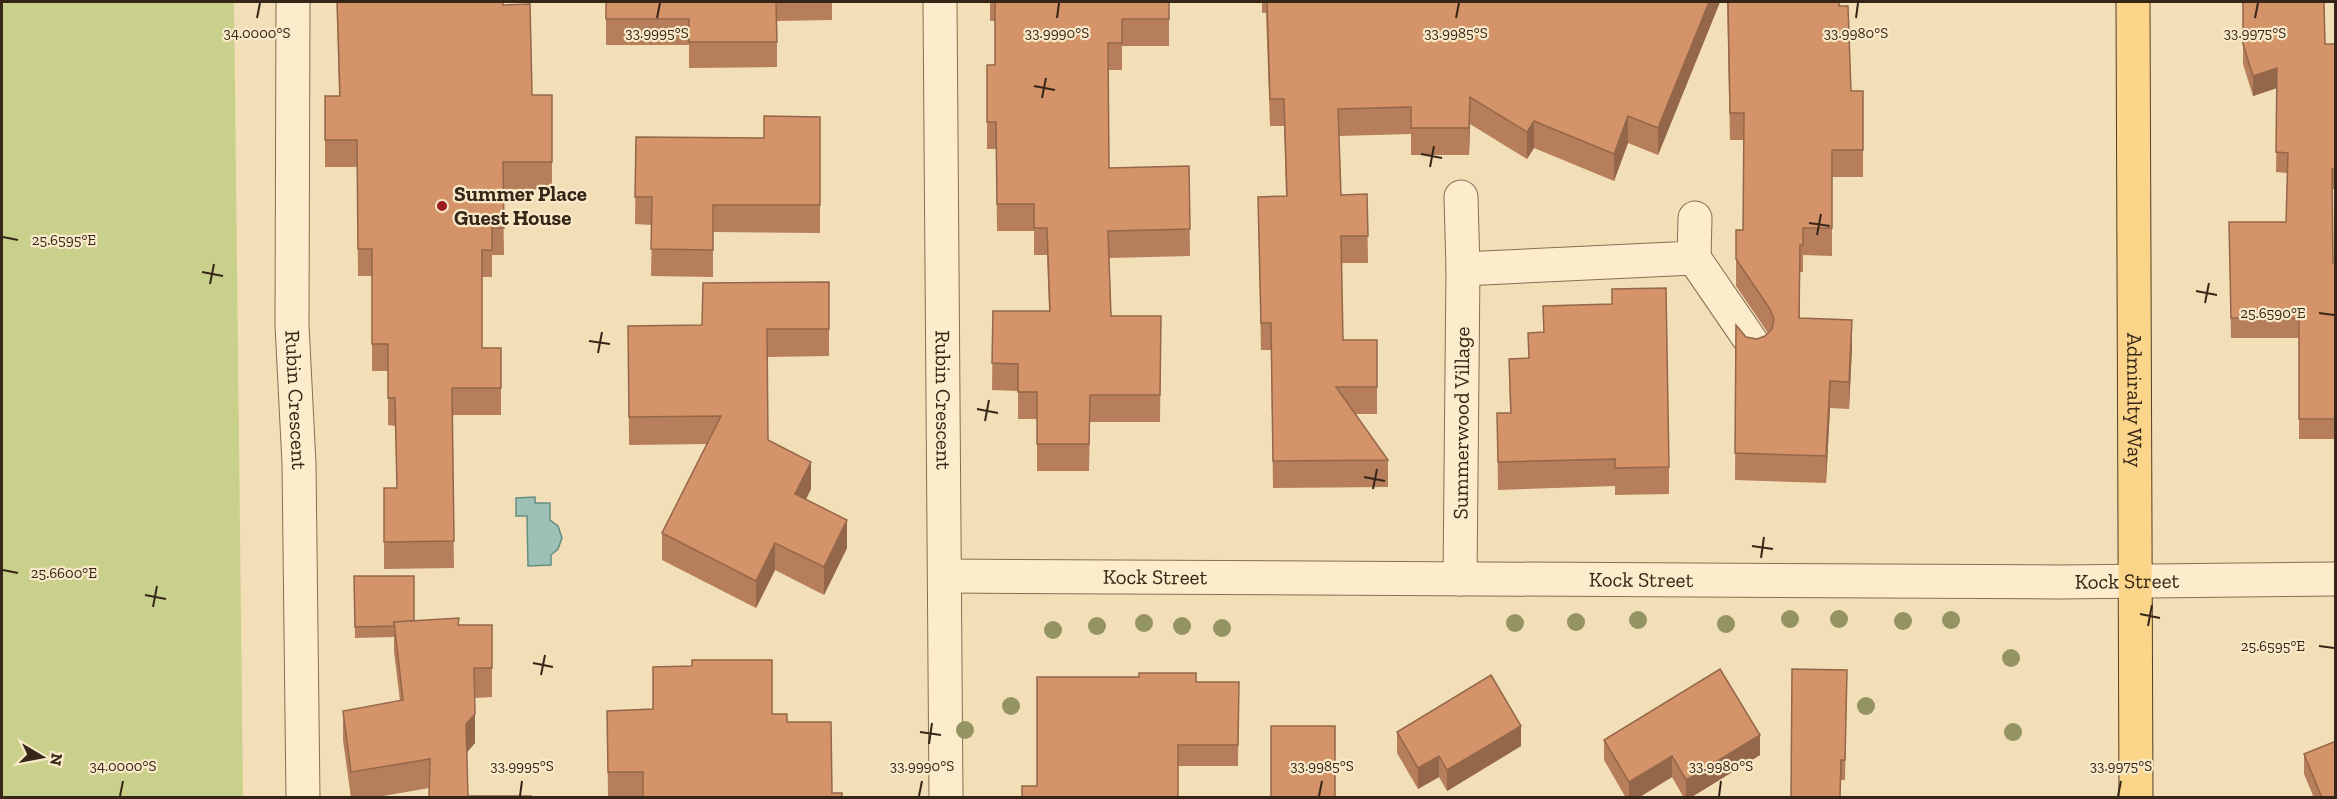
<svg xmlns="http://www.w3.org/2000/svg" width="2337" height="799" font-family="'Zilla Slab',serif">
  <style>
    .green { fill: #c9d08b }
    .water { fill: #9dc1b6; stroke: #658e83; stroke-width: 1.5 }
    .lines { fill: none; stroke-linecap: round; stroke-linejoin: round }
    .minor-casing { stroke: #896e52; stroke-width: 35 }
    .major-casing { stroke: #553c27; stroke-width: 35 }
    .minor { stroke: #fceccb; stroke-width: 33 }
    .major { stroke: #fbd589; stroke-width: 33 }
    .tree { fill: #949362 }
    .wall { fill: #b67e5a }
    .shaded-wall { fill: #94674a }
    .building { fill: #d49369; stroke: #94674a; stroke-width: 1.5 }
    .ticks { fill: none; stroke: #362618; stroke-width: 2 }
    .poi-dot { fill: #9d1c20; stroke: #f9e9c8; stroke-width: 2 }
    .labels { text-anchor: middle; stroke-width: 4.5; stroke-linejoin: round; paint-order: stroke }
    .poi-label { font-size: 21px; font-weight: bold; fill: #362618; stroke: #f9e9c8; text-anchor: start }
    .street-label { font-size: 21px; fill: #362618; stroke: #f9e9c8 }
    .ticks-label { font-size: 15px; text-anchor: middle; fill: #362618; stroke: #f9e9c8; stroke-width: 4.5; stroke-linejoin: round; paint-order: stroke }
  </style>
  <rect width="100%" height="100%" fill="#f2dfb7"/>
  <path class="green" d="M 2,2 L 234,2 L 243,797 L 2,797 Z"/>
  <path class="water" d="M 535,497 L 535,503 L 550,503 L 550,520 L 558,526 L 562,538 L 558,549 L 551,555 L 551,565 L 528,566 L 527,516 L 516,516 L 516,498 Z"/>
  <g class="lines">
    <defs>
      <g id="minor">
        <path id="s1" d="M 293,2 L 292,325 L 299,464 L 303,798"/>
        <path id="s2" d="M 940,2 L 946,798"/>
        <path d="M 1694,258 L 1755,347"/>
        <path d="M 1463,269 L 1694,258 L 1695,218"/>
        <path id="s3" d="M 945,576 L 2059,582 L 2336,579"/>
        <path id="s4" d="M 1460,579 L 1463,269 L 1461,197"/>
      </g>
      <g id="major">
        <path id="s5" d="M 2133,2 L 2136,798"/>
      </g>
    </defs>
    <use href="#minor" class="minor-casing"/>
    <use href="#major" class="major-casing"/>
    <use href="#minor" class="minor"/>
    <use href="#major" class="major"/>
  </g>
  <g class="tree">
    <circle cx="1790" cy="619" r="9"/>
    <circle cx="1839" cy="619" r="9"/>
    <circle cx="1638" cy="620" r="9"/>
    <circle cx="1951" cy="620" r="9"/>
    <circle cx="1903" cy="621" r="9"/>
    <circle cx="1576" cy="622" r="9"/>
    <circle cx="1144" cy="623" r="9"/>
    <circle cx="1515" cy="623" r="9"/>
    <circle cx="1726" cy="624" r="9"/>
    <circle cx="1097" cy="626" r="9"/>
    <circle cx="1182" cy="626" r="9"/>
    <circle cx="1222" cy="628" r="9"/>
    <circle cx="1053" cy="630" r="9"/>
    <circle cx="2011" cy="658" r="9"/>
    <circle cx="1011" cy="706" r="9"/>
    <circle cx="1866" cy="706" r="9"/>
    <circle cx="965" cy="730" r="9"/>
    <circle cx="2013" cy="732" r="9"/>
  </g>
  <g class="wall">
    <path d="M 337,2 L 503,5 L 532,95 L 552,95 L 552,190 L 503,189 L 504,255 L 492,255 L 492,277 L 482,277 L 482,348 L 501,348 L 501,415 L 452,415 L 454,568 L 384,569 L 384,488 L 397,488 L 395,426 L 388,425 L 388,371 L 372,371 L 372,276 L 358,276 L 357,167 L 325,167 L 325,96 L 339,96 Z"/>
    <path d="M 606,2 L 832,2 L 832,20 L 777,21 L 777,67 L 689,68 L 689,45 L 606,45 Z"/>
    <path d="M 990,2 L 1169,2 L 1169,46 L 1122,46 L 1122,70 L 1108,70 L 1109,168 L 1189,166 L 1190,256 L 1109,258 L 1111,316 L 1161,316 L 1160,422 L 1090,422 L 1089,471 L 1037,471 L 1037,419 L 1018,419 L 1018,391 L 992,390 L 993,311 L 1049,311 L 1047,255 L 1034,255 L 1034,231 L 997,231 L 996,149 L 987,149 L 987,65 L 995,65 L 995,21 L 990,21 Z"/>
    <path d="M 1262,2 L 1720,2 L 1658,155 L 1628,143 L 1614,181 L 1534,148 L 1527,159 L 1470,124 L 1469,155 L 1411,155 L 1411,134 L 1339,136 L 1341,195 L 1367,194 L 1368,263 L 1341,263 L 1343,340 L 1377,340 L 1377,414 L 1355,414 L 1388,460 L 1388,487 L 1273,488 L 1271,350 L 1261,350 L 1258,197 L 1286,196 L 1284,126 L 1270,126 L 1266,13 L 1262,13 Z"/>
    <path d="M 1727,2 L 1839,2 L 1851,91 L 1863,91 L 1863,177 L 1832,177 L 1832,256 L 1803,255 L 1803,272 L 1800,272 L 1800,318 L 1852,347 L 1849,409 L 1830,408 L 1826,483 L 1735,480 L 1736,325 L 1746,337 L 1757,339 L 1765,336 L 1768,333 L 1736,286 L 1736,230 L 1743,230 L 1744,140 L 1730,140 Z"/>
    <path d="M 2243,2 L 2325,44 L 2336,44 L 2336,189 L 2332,189 L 2333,263 L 2336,263 L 2336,439 L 2299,439 L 2299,338 L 2231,338 L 2229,222 L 2286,222 L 2287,173 L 2276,172 L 2277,88 L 2253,96 L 2243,64 Z"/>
    <path d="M 820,117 L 820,233 L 713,232 L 713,277 L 651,276 L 652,225 L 635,224 L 636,137 L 764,138 Z"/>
    <path d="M 829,282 L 829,356 L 768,357 L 768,440 L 811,489 L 806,499 L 847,548 L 824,595 L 775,570 L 756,608 L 662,560 L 662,533 L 707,444 L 629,445 L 628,326 L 702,325 Z"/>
    <path d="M 1543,306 L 1669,467 L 1669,494 L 1615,495 L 1615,486 L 1498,490 L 1497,413 L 1510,413 L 1509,359 L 1528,358 L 1543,332 Z"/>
    <path d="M 354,576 L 414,621 L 459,625 L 492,625 L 492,697 L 474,698 L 475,743 L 429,798 L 429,788 L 372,798 L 351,798 L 343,740 L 343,711 L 400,701 L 394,652 L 394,637 L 355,638 Z"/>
    <path d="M 1847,670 L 1845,780 L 1841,780 L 1791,798 Z"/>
    <path d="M 1196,682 L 1239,682 L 1238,766 L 1178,766 L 1037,786 Z"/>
    <path d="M 607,711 L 772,714 L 787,722 L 832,793 L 842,798 L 608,798 Z"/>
    <path d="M 1397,732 L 1521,746 L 1447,791 L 1439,777 L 1418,789 L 1397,753 Z"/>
    <path d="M 1604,740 L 1760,755 L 1690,798 L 1684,798 L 1672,777 L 1638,798 L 1626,798 L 1604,760 Z"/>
    <path d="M 2304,754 L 2336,798 L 2314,798 L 2304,774 Z"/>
  </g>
  <g class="shaded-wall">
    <path d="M 1709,2 L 1720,2 L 1658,155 L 1658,128 Z"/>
    <path d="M 2277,68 L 2277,88 L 2253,96 L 2253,76 Z"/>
    <path d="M 1470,97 L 1470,124 L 1469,155 L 1469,128 Z"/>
    <path d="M 1628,116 L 1628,143 L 1614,181 L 1614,154 Z"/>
    <path d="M 1534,121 L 1534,148 L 1527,159 L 1527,132 Z"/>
    <path d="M 1852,320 L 1852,347 L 1849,409 L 1849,382 Z"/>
    <path d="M 1830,381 L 1830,408 L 1826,483 L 1826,456 Z"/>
    <path d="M 811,462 L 811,489 L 795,521 L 795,494 Z"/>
    <path d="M 847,520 L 847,548 L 824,595 L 824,567 Z"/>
    <path d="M 775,543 L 775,570 L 756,608 L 756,581 Z"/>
    <path d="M 475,714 L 475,743 L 466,753 L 466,724 Z"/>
    <path d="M 1521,726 L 1521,746 L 1447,791 L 1447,770 Z"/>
    <path d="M 1760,735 L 1760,755 L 1690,798 L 1686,798 L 1686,780 Z"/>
    <path d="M 1439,756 L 1439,777 L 1418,789 L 1418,768 Z"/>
    <path d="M 1672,756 L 1672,777 L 1638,798 L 1629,798 L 1629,782 Z"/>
  </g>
  <g class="building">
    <path d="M 337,2 L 503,2 L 503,5 L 530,4 L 532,95 L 552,95 L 552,162 L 503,162 L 504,228 L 492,228 L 492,250 L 482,250 L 482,348 L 501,348 L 501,388 L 452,388 L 454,541 L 384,542 L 384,488 L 397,488 L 395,398 L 388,398 L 388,344 L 372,344 L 372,249 L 358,249 L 357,140 L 325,140 L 325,96 L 340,96 Z"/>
    <path d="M 606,2 L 776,2 L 777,42 L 689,42 L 689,19 L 606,19 Z"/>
    <path d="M 995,2 L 1169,2 L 1169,19 L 1122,19 L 1122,43 L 1108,43 L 1109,168 L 1189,166 L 1190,229 L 1108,231 L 1111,316 L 1161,316 L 1160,395 L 1090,395 L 1089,444 L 1037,444 L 1037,392 L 1018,392 L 1018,364 L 992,363 L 993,311 L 1050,311 L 1047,228 L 1034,228 L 1034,204 L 997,204 L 996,122 L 987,122 L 987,65 L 995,65 Z"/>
    <path d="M 1267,2 L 1709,2 L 1658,128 L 1628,116 L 1614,154 L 1534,121 L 1527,132 L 1470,97 L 1469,128 L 1411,128 L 1411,107 L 1338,109 L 1341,195 L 1367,194 L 1368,236 L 1341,236 L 1343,340 L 1377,340 L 1377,387 L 1336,387 L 1388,460 L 1273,461 L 1271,323 L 1261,323 L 1258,197 L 1287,196 L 1284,99 L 1270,99 Z"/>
    <path d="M 1728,2 L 1839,2 L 1839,6 L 1848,6 L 1851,91 L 1863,91 L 1863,150 L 1832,150 L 1832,228 L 1803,228 L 1803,245 L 1800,245 L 1799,318 L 1852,320 L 1849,382 L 1830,381 L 1826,456 L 1735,453 L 1736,325 L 1746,337 L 1757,339 L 1765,336 L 1772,329 L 1774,319 L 1770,309 L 1736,259 L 1736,230 L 1743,230 L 1744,113 L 1730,113 Z"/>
    <path d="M 2243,2 L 2324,2 L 2325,44 L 2336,44 L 2336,169 L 2332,169 L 2333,263 L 2336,263 L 2336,419 L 2299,419 L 2299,318 L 2231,318 L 2229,222 L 2286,222 L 2288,153 L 2276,152 L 2277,68 L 2253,76 L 2243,44 Z"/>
    <path d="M 764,116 L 820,117 L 820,205 L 713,205 L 713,250 L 651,249 L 652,197 L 635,197 L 636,137 L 764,138 Z"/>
    <path d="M 829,282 L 829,329 L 767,329 L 768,440 L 811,462 L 795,494 L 847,520 L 824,567 L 775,543 L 756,581 L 662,533 L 721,416 L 629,417 L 628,326 L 702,325 L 703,283 Z"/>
    <path d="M 1666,288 L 1669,467 L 1615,468 L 1615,459 L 1498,462 L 1497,413 L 1511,413 L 1509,359 L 1529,358 L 1528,333 L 1544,332 L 1543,306 L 1612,304 L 1612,289 Z"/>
    <path d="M 354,576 L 414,576 L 414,621 L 394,622 L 394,626 L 355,627 Z"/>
    <path d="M 459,618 L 458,625 L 492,625 L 492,668 L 474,668 L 475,714 L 466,724 L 468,796 L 531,796 L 531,798 L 429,798 L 430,759 L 351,772 L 343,711 L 403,700 L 394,622 Z"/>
    <path d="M 692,660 L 772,660 L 772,714 L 787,714 L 787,722 L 831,722 L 832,793 L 842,793 L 842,798 L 643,798 L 643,772 L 608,772 L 607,711 L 653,709 L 653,667 L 692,666 Z"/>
    <path d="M 1720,669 L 1760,735 L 1686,780 L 1672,756 L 1629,782 L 1604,740 Z"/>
    <path d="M 1792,669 L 1847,670 L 1845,760 L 1841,760 L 1840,798 L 1791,798 Z"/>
    <path d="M 1139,673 L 1196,673 L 1196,682 L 1239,682 L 1238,745 L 1178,745 L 1178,798 L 1022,798 L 1022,786 L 1037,786 L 1037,677 L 1139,677 Z"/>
    <path d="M 1491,675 L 1521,726 L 1447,770 L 1439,756 L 1418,768 L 1397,732 Z"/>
    <rect x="1271" y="726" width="64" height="72"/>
    <path d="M 2336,741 L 2336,798 L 2322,798 L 2304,754 Z"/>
  </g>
  <path class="ticks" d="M 257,18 L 260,3M 657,18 L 660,3M 1057,18 L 1059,3M 1456,18 L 1459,3M 1856,18 L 1858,3M 2255,18 L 2258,3M 1034,86 L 1055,90M 1042,98 L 1046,78M 1421,154 L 1442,158M 1430,167 L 1434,146M 1809,223 L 1830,226M 1817,235 L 1821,214M 3,237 L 18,240M 202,272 L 223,276M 210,284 L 214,264M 2196,291 L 2217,295M 2205,303 L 2209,283M 2319,313 L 2334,315M 589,341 L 610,344M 598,353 L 602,332M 977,409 L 998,413M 985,421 L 989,400M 1364,477 L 1385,481M 1373,489 L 1377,469M 1752,546 L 1773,549M 1761,558 L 1764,537M 3,570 L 18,573M 145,595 L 166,599M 153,607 L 157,586M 2140,614 L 2160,618M 2148,626 L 2152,605M 2319,646 L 2334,648M 533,663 L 553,667M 541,675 L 545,655M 920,732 L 941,735M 929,744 L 932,723M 120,796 L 123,781M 520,796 L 522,781M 919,796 L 922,781M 1319,796 L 1322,781M 1719,796 L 1721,781M 2118,796 L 2121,781"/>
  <circle class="poi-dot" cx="442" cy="206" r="6"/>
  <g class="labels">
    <g class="poi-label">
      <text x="454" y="201">Summer Place<tspan x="454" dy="24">Guest House</tspan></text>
    </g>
    <g class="street-label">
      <text dy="7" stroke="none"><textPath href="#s1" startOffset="398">Rubin Crescent</textPath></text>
      <text dy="7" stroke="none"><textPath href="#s2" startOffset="398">Rubin Crescent</textPath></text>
      <text dy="7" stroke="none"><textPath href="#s5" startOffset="398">Admiralty Way</textPath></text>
      <text dy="7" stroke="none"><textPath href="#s4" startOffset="156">Summerwood Village</textPath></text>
      <text dy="7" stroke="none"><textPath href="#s3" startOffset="210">Kock Street</textPath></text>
      <text dy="7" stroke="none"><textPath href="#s3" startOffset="696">Kock Street</textPath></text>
      <text dy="7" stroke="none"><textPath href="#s3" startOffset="1182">Kock Street</textPath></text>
    </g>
  </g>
  <g class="ticks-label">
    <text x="257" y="38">34.0000°S</text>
    <text x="657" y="38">33.9995°S</text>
    <text x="1057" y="38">33.9990°S</text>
    <text x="1456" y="38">33.9985°S</text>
    <text x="1856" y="38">33.9980°S</text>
    <text x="2255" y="38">33.9975°S</text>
    <text x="64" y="245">25.6595°E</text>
    <text x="2273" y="318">25.6590°E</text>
    <text x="64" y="578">25.6600°E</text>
    <text x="2273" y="651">25.6595°E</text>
    <text x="123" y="771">34.0000°S</text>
    <text x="522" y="771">33.9995°S</text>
    <text x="922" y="771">33.9990°S</text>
    <text x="1322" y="771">33.9985°S</text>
    <text x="1721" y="771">33.9980°S</text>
    <text x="2121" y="771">33.9975°S</text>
  </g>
  <rect width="2337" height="799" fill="none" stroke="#362618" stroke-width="6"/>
  <g transform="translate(42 757) rotate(100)" stroke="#f9e9c8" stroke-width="4.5" paint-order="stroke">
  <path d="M0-4.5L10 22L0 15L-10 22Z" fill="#362618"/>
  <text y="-9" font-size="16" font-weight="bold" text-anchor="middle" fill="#362618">N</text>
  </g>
</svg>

▶ [Problem requirements] Where the word "labels" occurs in a line of the entries above, count that line, and reply with the total only.

▶ [Output below] 2